### Work order
Find each line in the listing that contains the word "audio", and copy those lines out.

### Dataset records
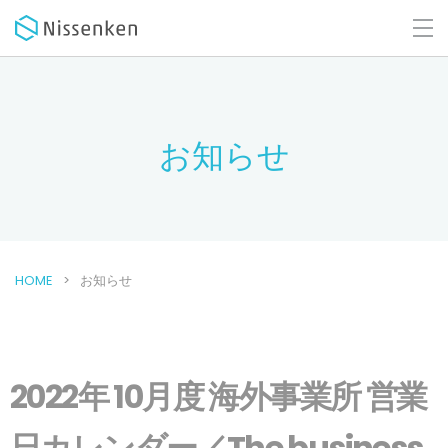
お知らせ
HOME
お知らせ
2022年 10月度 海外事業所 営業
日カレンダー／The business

--

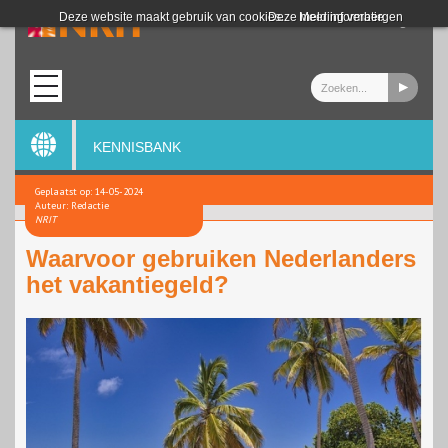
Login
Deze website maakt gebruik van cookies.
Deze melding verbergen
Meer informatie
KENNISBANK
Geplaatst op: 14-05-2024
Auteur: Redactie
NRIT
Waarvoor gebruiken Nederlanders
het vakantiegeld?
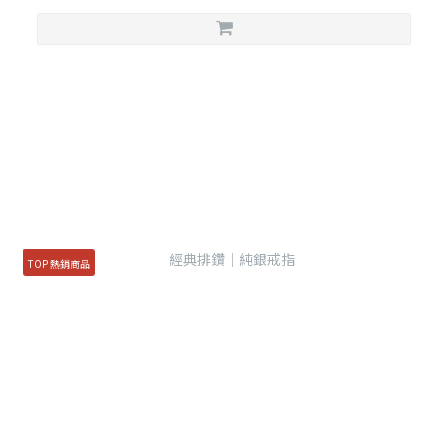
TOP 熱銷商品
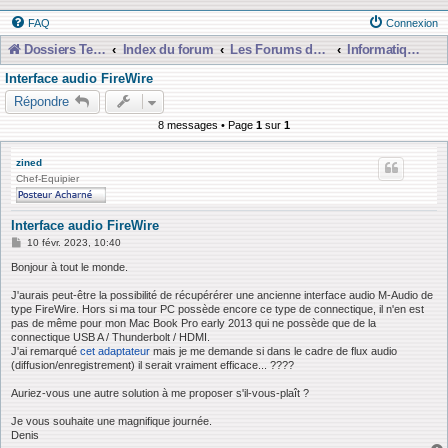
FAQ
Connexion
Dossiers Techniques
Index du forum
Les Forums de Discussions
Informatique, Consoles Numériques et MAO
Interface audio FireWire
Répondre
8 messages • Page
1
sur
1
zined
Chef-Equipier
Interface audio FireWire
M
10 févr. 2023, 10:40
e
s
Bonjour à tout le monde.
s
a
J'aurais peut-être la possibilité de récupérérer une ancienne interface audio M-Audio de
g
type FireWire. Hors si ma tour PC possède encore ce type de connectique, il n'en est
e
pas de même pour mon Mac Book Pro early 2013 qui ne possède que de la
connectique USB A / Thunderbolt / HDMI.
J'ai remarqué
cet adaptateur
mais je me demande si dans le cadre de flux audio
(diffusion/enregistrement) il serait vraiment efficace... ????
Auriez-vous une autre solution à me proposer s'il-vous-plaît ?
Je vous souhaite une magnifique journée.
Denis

* * *

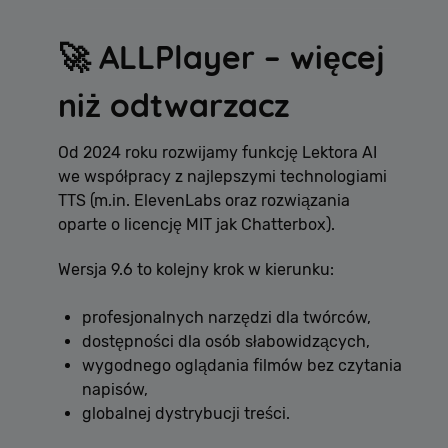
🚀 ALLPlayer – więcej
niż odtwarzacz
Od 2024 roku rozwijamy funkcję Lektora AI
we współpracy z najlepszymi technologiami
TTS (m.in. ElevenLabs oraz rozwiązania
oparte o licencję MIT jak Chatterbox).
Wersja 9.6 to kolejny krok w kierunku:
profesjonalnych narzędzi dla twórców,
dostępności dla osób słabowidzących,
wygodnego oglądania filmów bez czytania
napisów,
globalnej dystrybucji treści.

### Problem solution
Interface audio FireWire
Interface audio FireWire
J'aurais peut-être la possibilité de récupérérer une ancienne interface audio M-Audio de
mais je me demande si dans le cadre de flux audio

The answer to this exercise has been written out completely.